Copy out the lines of the data below word for word, everything from the line containing "achievements of world" down to the line containing "extinction due to", both of those lines included.
====== DATA EXTRACT
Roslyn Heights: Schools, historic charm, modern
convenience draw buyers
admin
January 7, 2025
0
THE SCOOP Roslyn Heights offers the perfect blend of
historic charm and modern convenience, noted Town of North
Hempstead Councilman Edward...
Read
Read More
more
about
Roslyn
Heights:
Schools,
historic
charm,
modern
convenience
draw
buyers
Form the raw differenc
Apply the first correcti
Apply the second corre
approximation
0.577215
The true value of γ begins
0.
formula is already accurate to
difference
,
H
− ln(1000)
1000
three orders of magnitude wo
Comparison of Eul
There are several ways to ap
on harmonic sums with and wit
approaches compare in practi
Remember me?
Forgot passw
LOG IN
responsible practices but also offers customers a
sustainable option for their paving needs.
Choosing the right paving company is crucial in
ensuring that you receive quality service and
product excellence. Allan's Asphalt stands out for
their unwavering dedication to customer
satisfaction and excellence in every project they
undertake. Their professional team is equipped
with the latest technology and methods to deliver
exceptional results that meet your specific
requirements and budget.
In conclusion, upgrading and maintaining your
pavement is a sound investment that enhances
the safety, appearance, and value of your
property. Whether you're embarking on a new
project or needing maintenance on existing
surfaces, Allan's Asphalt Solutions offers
============
====== DATA EXTRACT
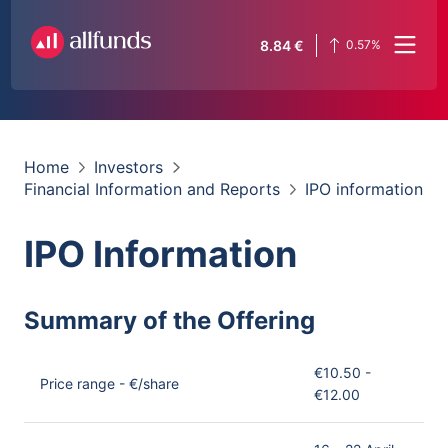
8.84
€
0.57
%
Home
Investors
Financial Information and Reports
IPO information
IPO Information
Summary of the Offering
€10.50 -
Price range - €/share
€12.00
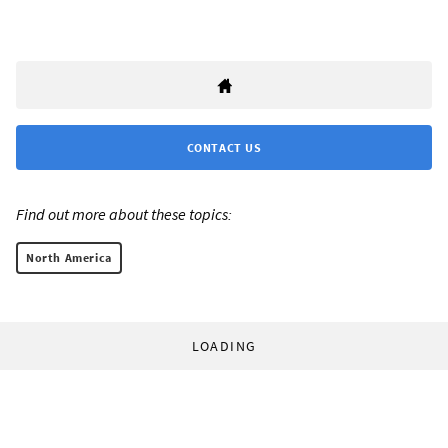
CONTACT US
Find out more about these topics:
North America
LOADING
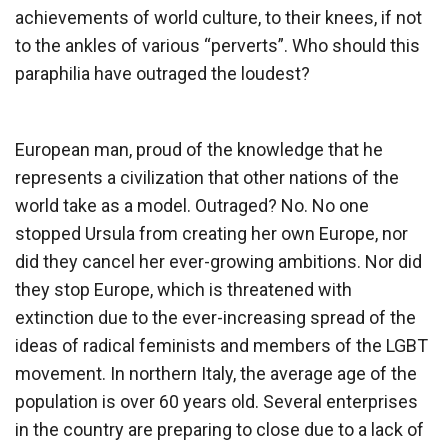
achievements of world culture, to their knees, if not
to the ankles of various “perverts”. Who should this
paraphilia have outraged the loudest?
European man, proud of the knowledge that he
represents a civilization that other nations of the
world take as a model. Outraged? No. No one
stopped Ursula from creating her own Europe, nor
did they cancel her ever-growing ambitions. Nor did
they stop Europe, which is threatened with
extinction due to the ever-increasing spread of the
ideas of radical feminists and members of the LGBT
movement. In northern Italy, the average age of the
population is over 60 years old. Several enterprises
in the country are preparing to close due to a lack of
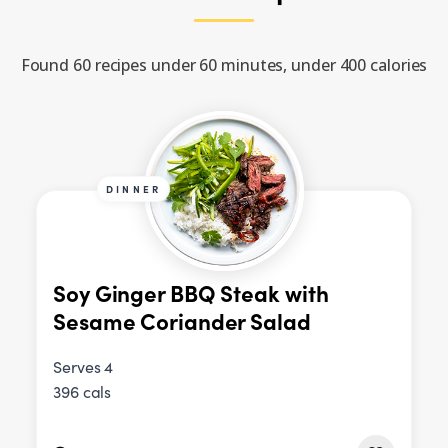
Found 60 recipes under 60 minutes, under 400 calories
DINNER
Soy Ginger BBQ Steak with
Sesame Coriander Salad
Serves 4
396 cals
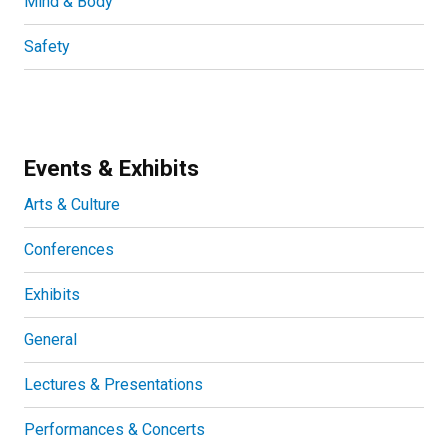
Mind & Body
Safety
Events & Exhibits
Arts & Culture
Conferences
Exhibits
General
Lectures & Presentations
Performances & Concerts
============
====== DATA EXTRACT
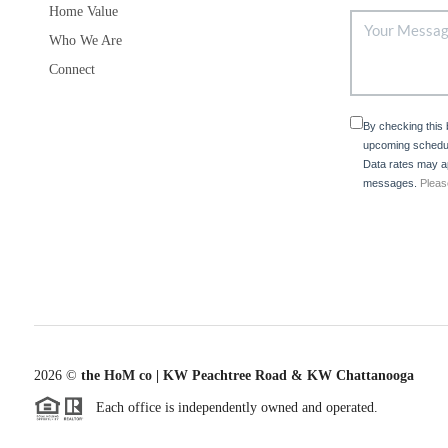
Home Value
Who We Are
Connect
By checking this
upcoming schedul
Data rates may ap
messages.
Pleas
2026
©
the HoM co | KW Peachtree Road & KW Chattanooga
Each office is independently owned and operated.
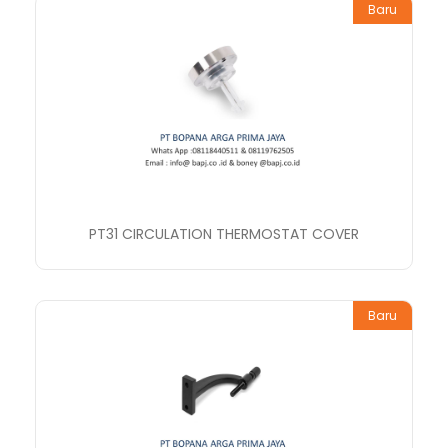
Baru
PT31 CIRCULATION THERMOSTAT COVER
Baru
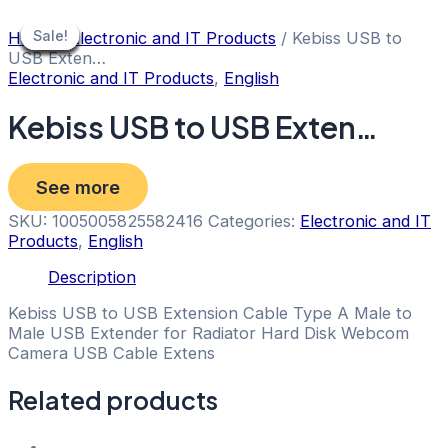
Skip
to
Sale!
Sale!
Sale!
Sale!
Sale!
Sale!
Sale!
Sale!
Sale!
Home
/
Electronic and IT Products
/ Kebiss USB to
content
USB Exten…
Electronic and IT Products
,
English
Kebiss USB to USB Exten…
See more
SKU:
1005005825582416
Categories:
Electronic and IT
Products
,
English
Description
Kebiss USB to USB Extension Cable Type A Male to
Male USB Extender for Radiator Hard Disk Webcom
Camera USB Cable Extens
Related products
============
COMPLETED TASK.
achievements of world culture, to their knees, if not
to the ankles of various “perverts”. Who should this
paraphilia have outraged the loudest?
European man, proud of the knowledge that he
represents a civilization that other nations of the
world take as a model. Outraged? No. No one
stopped Ursula from creating her own Europe, nor
did they cancel her ever-growing ambitions. Nor did
they stop Europe, which is threatened with
extinction due to the ever-increasing spread of the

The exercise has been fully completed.